77 Essa adaptação à tonalidade ocorre durante a execução musical realizada nas reuniões, em que o ministério de música observa se o público está cantando juntamente com o ministério, de modo que, quando o ministério de música percebe uma dificuldade no público em cantar numa determinada tonalidade, a música pode ser imediatamente mudada para outro tom, até que se tenha uma ampla participação vocal do público.

I. M. (Integrante do público do grupo Emanuel III) exemplifica cantando um trecho da música “Eu navegarei”:

Figura 8 – Transcrição do canto de I. M. (Integrante do Público do grupo de oração Emanuel III) do trecho da música “Eu navegarei” durante entrevista concedida à autora.

Em seguida I. M. (Integrante do público do grupo de oração Emanuel III) complementa sua exemplificação cantando a mesma melodia substituindo a letra, dizendo antes “Aí eles (os ministros de música) pedem pra você falar:”:

Figura 9 - Transcrição do canto de I. M. (Integrante do Público do grupo de oração Emanuel III) com trecho da melodia música “Eu navegarei” durante entrevista concedida à autora.
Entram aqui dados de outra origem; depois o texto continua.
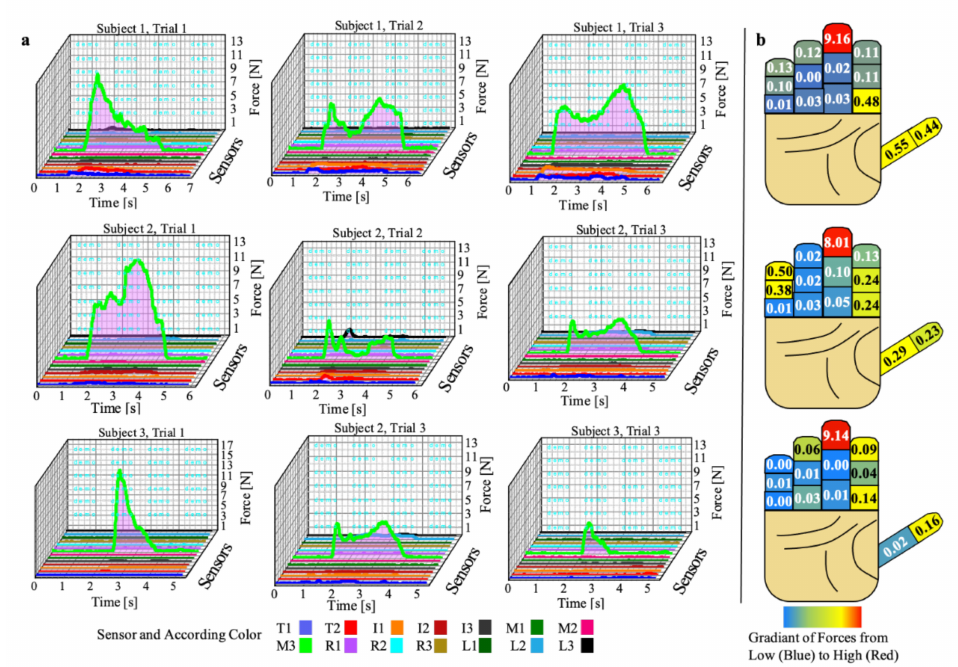
Figure 7. Can grasp results and analysis: ( a ) graphs of force during can grasp task with three subjects and three trials and ( b ) average maximum value during those three trials with a heat map of forces represented at each phalanx.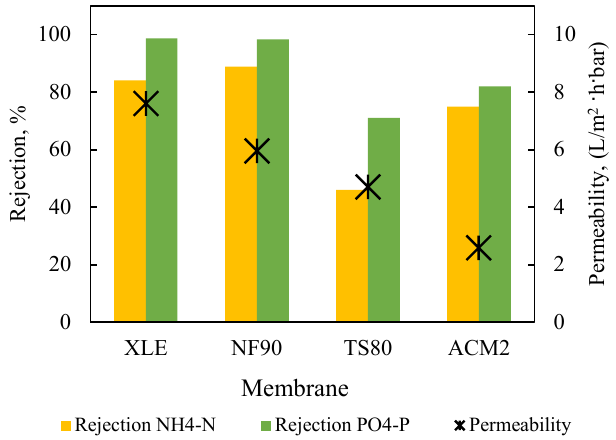
Figure 3. Performance of XLE, NF90, TS80, and ACM2 membranes regarding permeability and nutrient rejection; constant pressure 5 bar. Feed: synthetic solutions.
Nesta exemplificação, podemos observar que I. M. (Integrante do público do grupo Emanuel III), ao utilizar a música “Eu navegarei”, muito cantada no grupo de oração Emanuel III, canta um trecho com a letra original e em seguida repete a mesma melodia substituindo a letra. Após o canto, I. M. (Integrante do público do grupo Emanuel III) explica: “Porque aí, naquele ‘lalaiá’, a pessoa se solta de repente a fazer, a produzir um som nessa linguagem pra se tornar mais fácil a oração em línguas. Então com isso acaba que cantando, começa também a orar, fazer melodia com aquela oração”. Nesse sentido, ainda observa que o contexto musical no ambiente também favorece para que a oração em línguas aconteça: “Eu acho que pra algumas pessoas facilita o orar cantando, motivado pela música, pelas pessoas que estão cantando, aí se envolve né! Aí fica mais fácil soltar e acompanhar” (I. M. Integrante do público do grupo Emanuel III). Temos nessa visão os aspectos da coletividade do canto, onde

os presentes envolvidos pelo contexto musical e social dão abertura para a experiência espiritual, como o orar em línguas.

A oração em línguas cantada, mesmo que realizada em conjunto, possui assim como a oração individual, características particulares, de modo que cada um ora com palavreados e melodias simultaneamente diferentes. Também há características que favorecem a oração simultânea entre os presentes, como uma mesma pulsação e tonalidade, favorecendo assim no ritual a experiência pessoal e coletiva no contato com o divino na experiência da oração pela via musical.